Ich freue mich auf viele persönliche Gespräche mit Ihnen in diesem
Jahr. Ich freue mich auf unser gemeinsames Werk. Es wird
herausfordernd und motivierend sein. Und ich bin überzeugt, dass
wir gemeinsam auch in diesem Jahr unsere Aufträge erfolgreich
absolvieren werden.
Ich habe Ihnen zu Beginn gesagt, dass es um die Ziele für 2016
geht. Das 'Was' ist das Ziel, eine Einsatzbrigade zu werden. Das
'Wie' sehen Sie vor Ihnen. Es geht um Bereitschaft, um
Einsatzdiversität und Leadership.

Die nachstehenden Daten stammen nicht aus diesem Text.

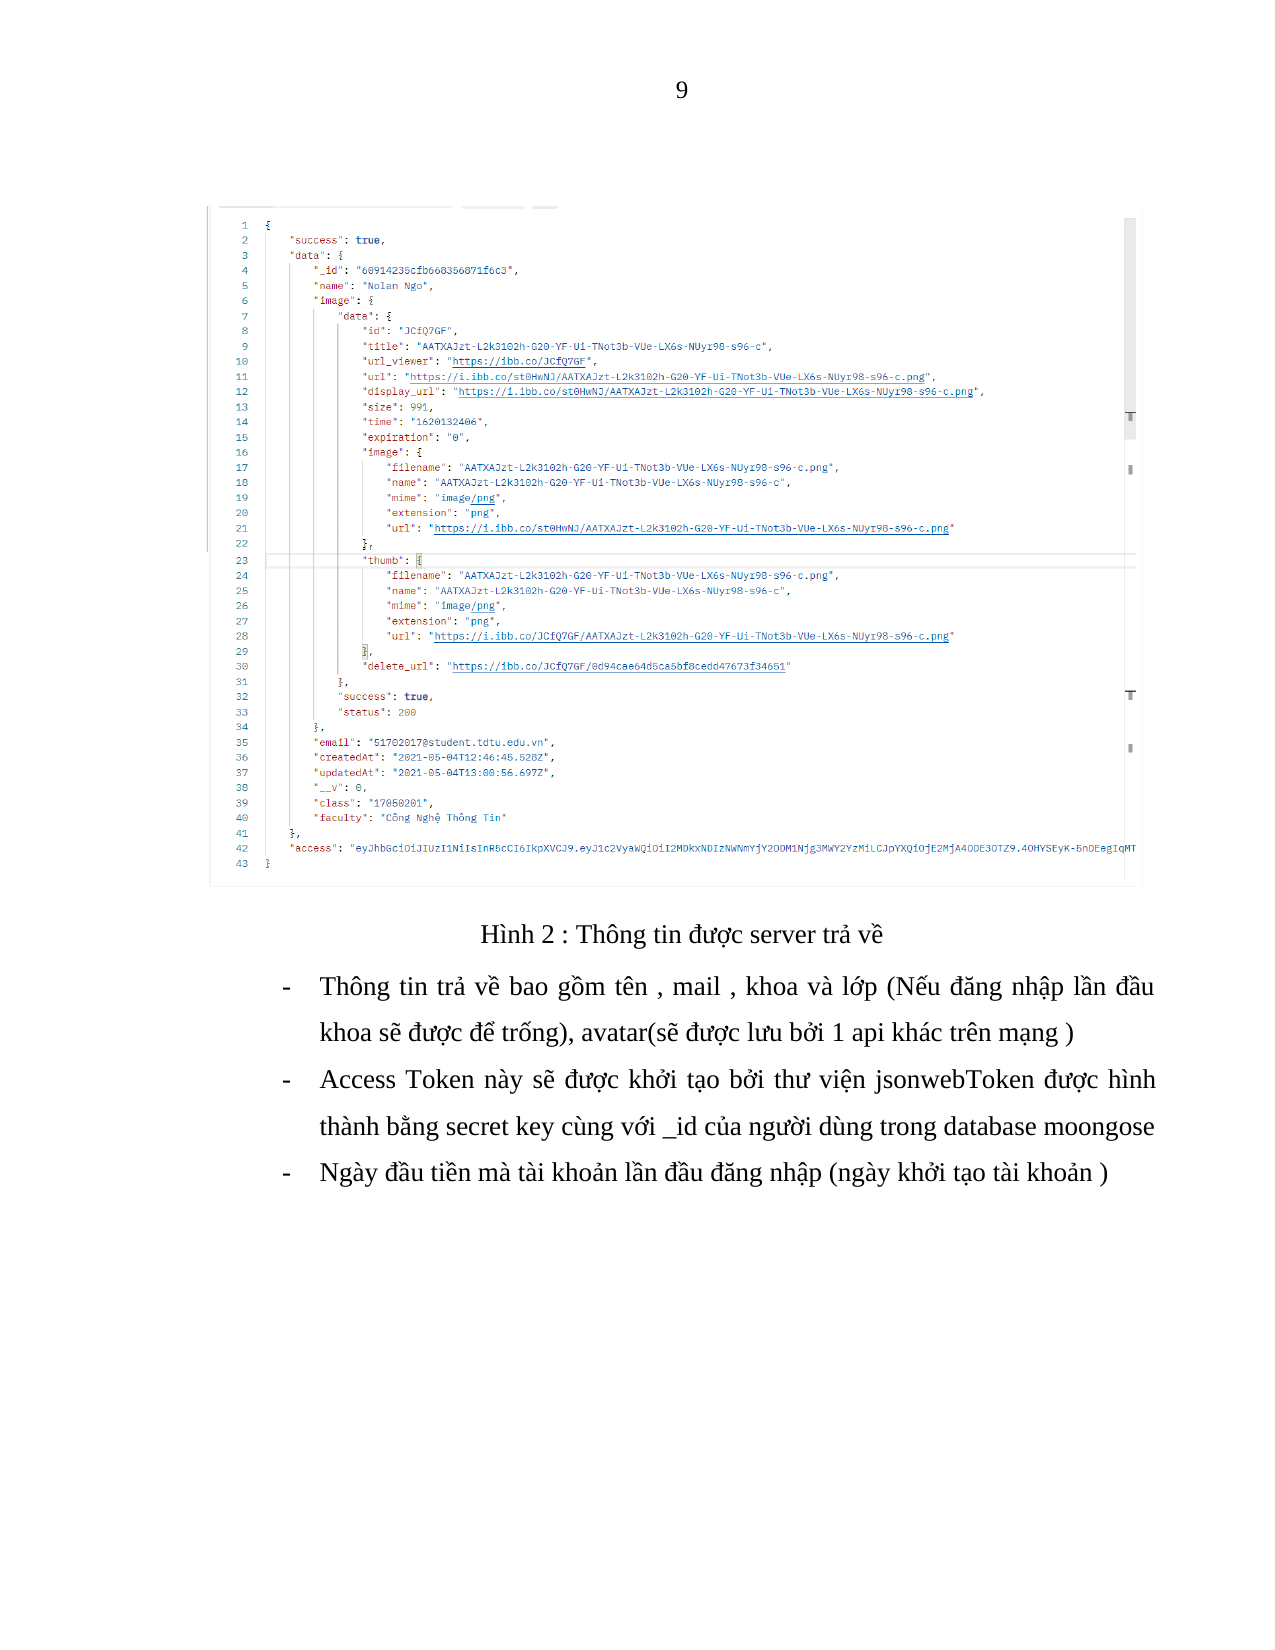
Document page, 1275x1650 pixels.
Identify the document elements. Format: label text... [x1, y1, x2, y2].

Das 'Warum' haben Sie heute
gehört, weil wir in dieser Vuca-Welt bereit sein müssen, unserem
Land und Leuten zu helfen, sie zu schützen oder dafür zu kämpfen.
Unser Land und Leute erwarten, dass wir helfen, schützen und
kämpfen wenn es und braucht. Und dies rasch, wirkungsvoll und
entschlossen. Erstellen Sie die Bereitschaft, trainieren Sie hart und
anspruchsvoll und vor allem - geben Sie Ihren Unterstellten Sinn.